目隠し鬼/ヒバン




 満足しきれなかった箱庭から飛び出してみても、俺のことが理解できるのは結局、コイツしか居ないと言うことを思い知らされることとなった。幼い頃から一緒だった、それは理由の一端でしかなく、恐らく同じ境遇、同じ経験、同じ間柄があったとしても、コイツのように完璧に俺を理解できる人間など存在しないのだ。人は誰しも理解というものを渇望するのだという。コイツと出会った瞬間にその渇望が満たされてしまった俺はより傲慢になってしまったのかも知れない。故に時折深く感じる、コイツの存在。付いてきて欲しいなんて口にしなかった。付いてきて欲しいなどとは思ったことがなかった。それでもコイツは何も言わずに俺に従った。その事に今更救われている自分に嘲笑しか浮かばない。ああ、コイツは、俺よりも俺を理解しているのだと。時間の波を泳いでいく毎に、さながら見果てぬ地平線の虜となって帰る岸を忘れてしまうかのように、俺は深くて大きいコイツへの依存が高まっていく。俺にとっての平穏そのもの。拠り所。帰るべき場所。コイツだけだ。俺がもっと権力を振りかざすことの出来る立場なら、命令をしてでもコイツを繋ぎ止めるのに。俺の傍を離れるなんて想像も付かないことなのに、どういう訳かまだ不満だ。俺にはお前しか居ないのだから、痛いほどの束縛の一つでもして欲しい。
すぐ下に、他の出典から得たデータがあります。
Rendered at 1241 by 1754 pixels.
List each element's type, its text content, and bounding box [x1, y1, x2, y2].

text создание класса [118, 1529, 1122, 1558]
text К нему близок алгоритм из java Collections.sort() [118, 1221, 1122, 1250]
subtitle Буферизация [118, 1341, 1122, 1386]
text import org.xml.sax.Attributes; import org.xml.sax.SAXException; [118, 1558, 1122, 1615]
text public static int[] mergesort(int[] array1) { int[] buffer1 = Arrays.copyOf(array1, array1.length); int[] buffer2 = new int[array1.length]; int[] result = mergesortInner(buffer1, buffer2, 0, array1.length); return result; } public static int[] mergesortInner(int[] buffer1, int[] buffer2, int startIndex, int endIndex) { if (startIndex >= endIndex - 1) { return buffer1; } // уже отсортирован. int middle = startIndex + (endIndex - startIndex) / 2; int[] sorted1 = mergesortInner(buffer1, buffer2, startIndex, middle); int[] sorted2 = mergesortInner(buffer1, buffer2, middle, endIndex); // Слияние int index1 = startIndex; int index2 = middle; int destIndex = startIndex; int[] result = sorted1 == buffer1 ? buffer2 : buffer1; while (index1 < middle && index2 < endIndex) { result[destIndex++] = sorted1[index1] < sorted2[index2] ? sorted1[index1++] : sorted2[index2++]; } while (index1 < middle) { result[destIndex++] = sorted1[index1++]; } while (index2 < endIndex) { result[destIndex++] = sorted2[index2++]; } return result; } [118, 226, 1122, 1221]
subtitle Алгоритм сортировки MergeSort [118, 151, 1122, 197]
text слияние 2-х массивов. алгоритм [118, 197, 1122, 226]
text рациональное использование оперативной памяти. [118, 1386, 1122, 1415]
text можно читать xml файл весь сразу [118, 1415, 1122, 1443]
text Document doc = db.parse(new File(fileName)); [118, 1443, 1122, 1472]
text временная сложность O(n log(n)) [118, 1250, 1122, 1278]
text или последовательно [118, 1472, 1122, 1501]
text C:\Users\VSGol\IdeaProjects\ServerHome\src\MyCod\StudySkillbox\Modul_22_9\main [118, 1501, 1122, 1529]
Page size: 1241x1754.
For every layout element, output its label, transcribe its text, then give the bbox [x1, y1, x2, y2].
 アイツはとても不安定だ。そう言葉にしたとて周りの者には到底解せない事実であろうが。99パーセント、355度、己を演出出来てしまう(それも無意識のうちに)のだから仕方がないとは思うが。普段自信と熱情に満ちあふれ、闘志の炎を纏いながら不敵に笑みを浮かべる、そんな姿しか現れない。俺の前を除いては。どういう訳だか、要因たり得そうなものは多くあって例に出し尽くせないが、唯一俺には 着火すれば一瞬で燃え散りそうな際どい面を垣間見せることがある。俺の元から離れるな、というアイツにとっては無意識であろう甘えという名の牽制は、どんどんこの視界を狭めていく。いずれ俺はアイツの姿しか目に映らなくなるのだろう。次第にゆっくり、じっくりと作り変わる自身に、(変化を恐れる人間という物にしては珍しく)恍惚とも呼べる喜びが沸き上がるのを感じていた。相当末期なのだろう。元より引き返すつもりは毛頭無い。俺がこの世に生を受けたのは、きっとアイツに全てを捧げるためだったのだろう。体の弱い俺を残して死んだ両親や、感謝仕切れないような扱いをしてきた親戚連中、面倒事を嫌う残酷な子供達、そんなかつての環境を思えば、それは真理に思えてくる。アイツが 俺にはお前だけだ、などと口走るようになるもっと前から、俺はアイツに執着していた。痛む全身と膿む心で唯一思う、陽たる部分はアイツに関することだけだった。怨み言などなく、不甲斐ない思いも感じずに、ただ純粋に俺はアイツを思うことができた。距離感を測ることに神経を集中させながら、後方で振り切られないように がむしゃらに後を追った。やがて時折アイツが俺へ振り向くようになって、いつの間にか互いの束縛が鎖のように堅固なものとなっていた。逃げ場所をつくるようなこの行いが、アイツをジワジワと壊していくのを、静かに見守る俺が居る。静かに執念する俺が居る。俺が望むのはお前だけ。俺にはお前しか居ない。だからどうか、この腕の中を寄る辺として俺に執着をくれ。